_Supplied information_.

_ _ _

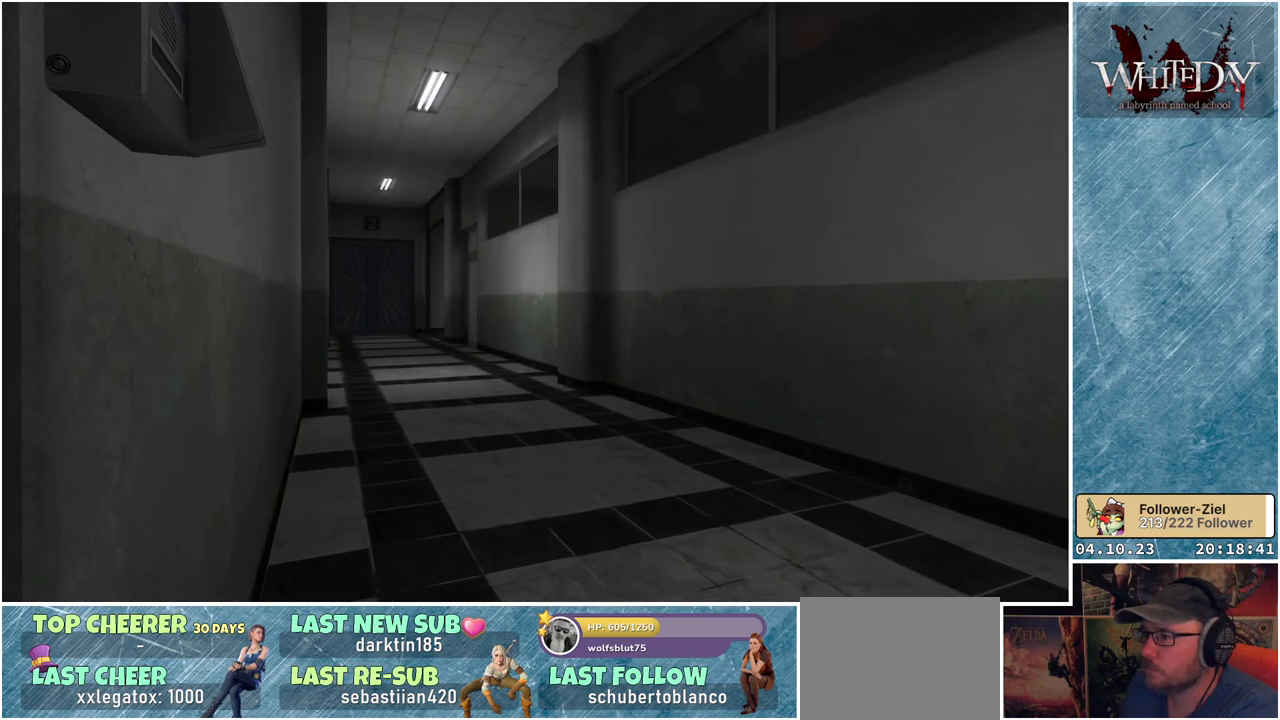
{"buttons": [], "left_stick": "center", "right_stick": "left", "events": [[500, "right_stick", "left"]]}
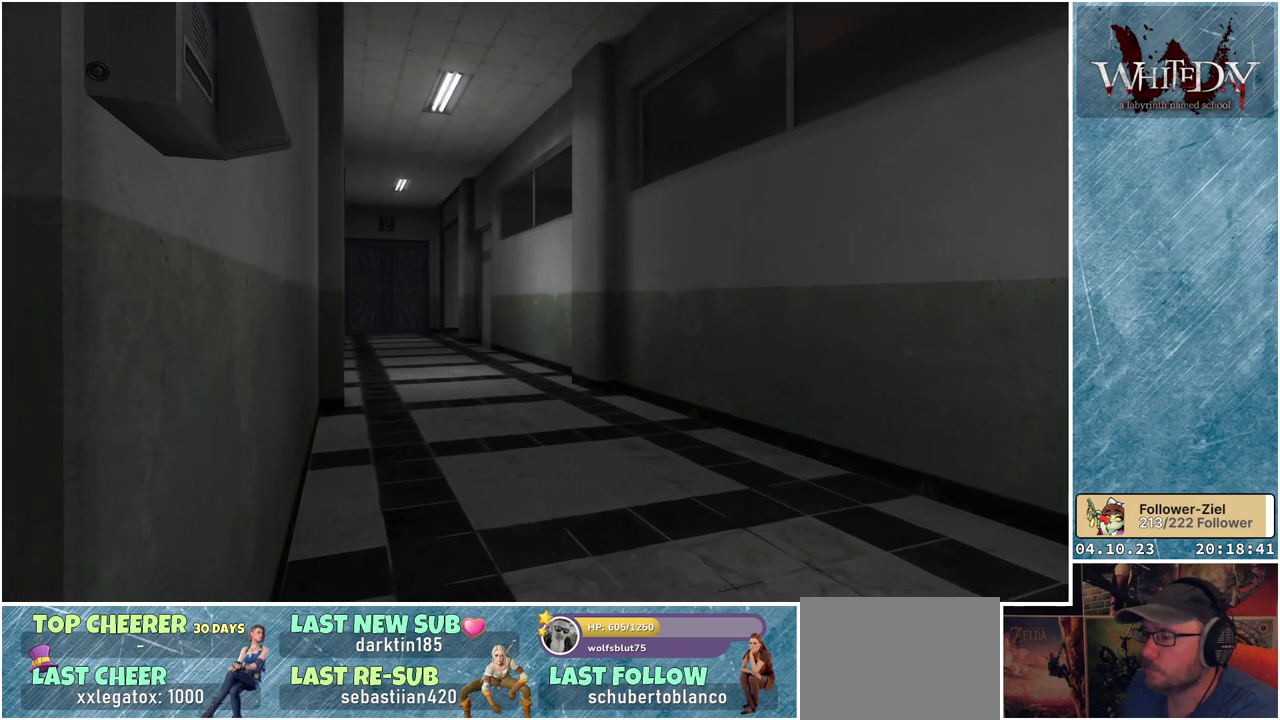
{"buttons": [], "left_stick": "up-left", "right_stick": "left", "events": [[117, "left_stick", "left"], [200, "left_stick", "up-left"]]}
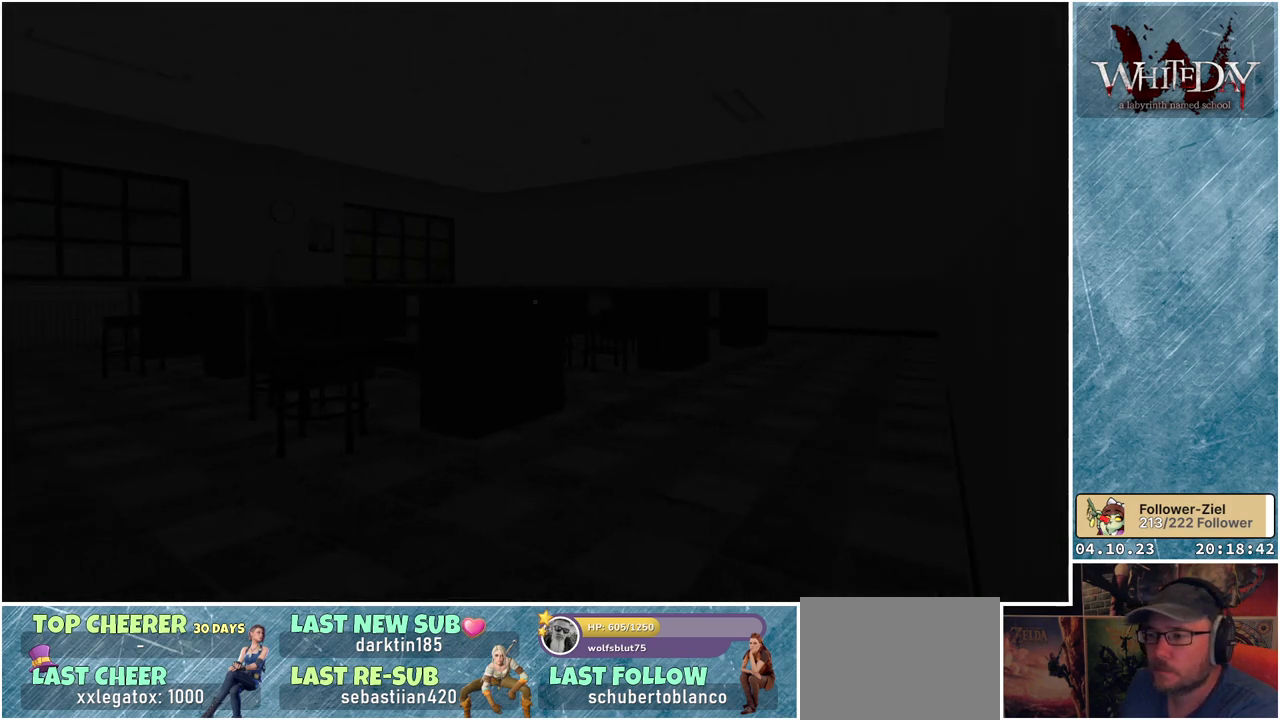
{"buttons": [], "left_stick": "up", "right_stick": "center", "events": [[150, "left_stick", "up"], [150, "right_stick", "center"]]}
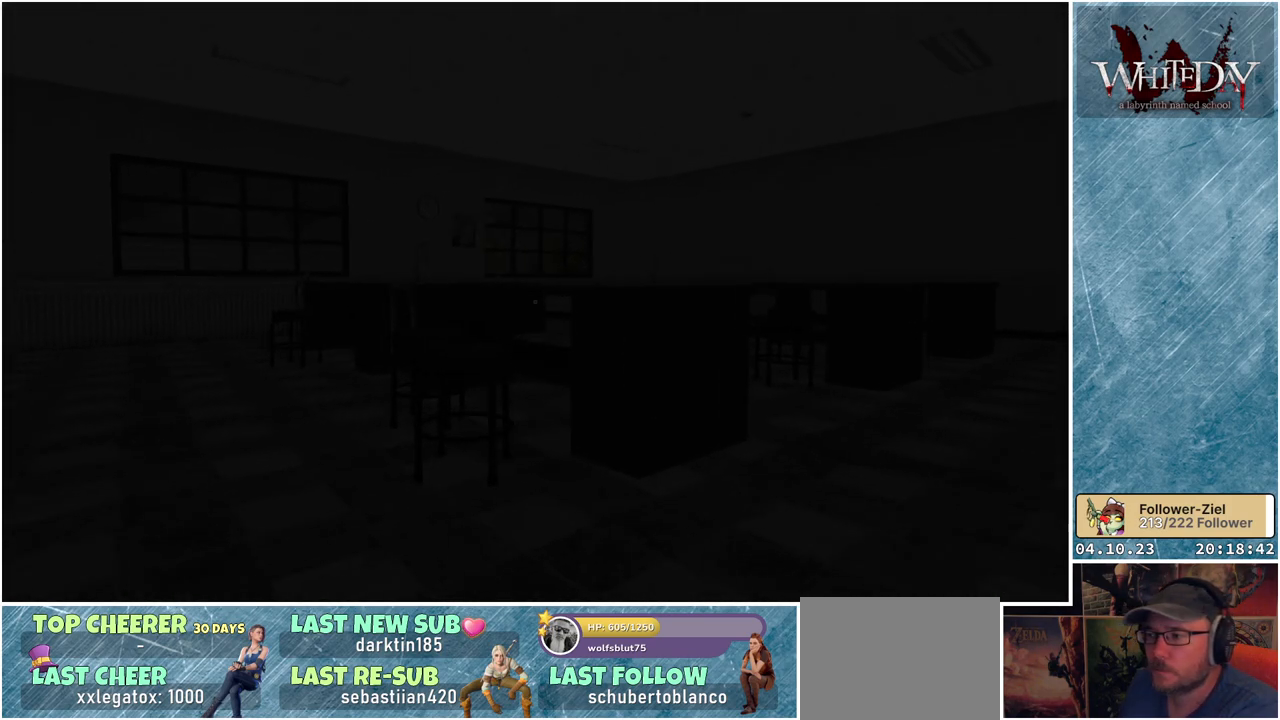
{"buttons": [], "left_stick": "up", "right_stick": "center", "events": [[333, "A", "down"], [450, "A", "up"]]}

_ _ _

_Instructions for the task_. Only the pictures are to be dropped; return everything else in the listing exactly.

_Result of this task_.
{"buttons": [], "left_stick": "center", "right_stick": "left", "events": [[500, "right_stick", "left"]]}
{"buttons": [], "left_stick": "up-left", "right_stick": "left", "events": [[117, "left_stick", "left"], [200, "left_stick", "up-left"]]}
{"buttons": [], "left_stick": "up", "right_stick": "center", "events": [[150, "left_stick", "up"], [150, "right_stick", "center"]]}
{"buttons": [], "left_stick": "up", "right_stick": "center", "events": [[333, "A", "down"], [450, "A", "up"]]}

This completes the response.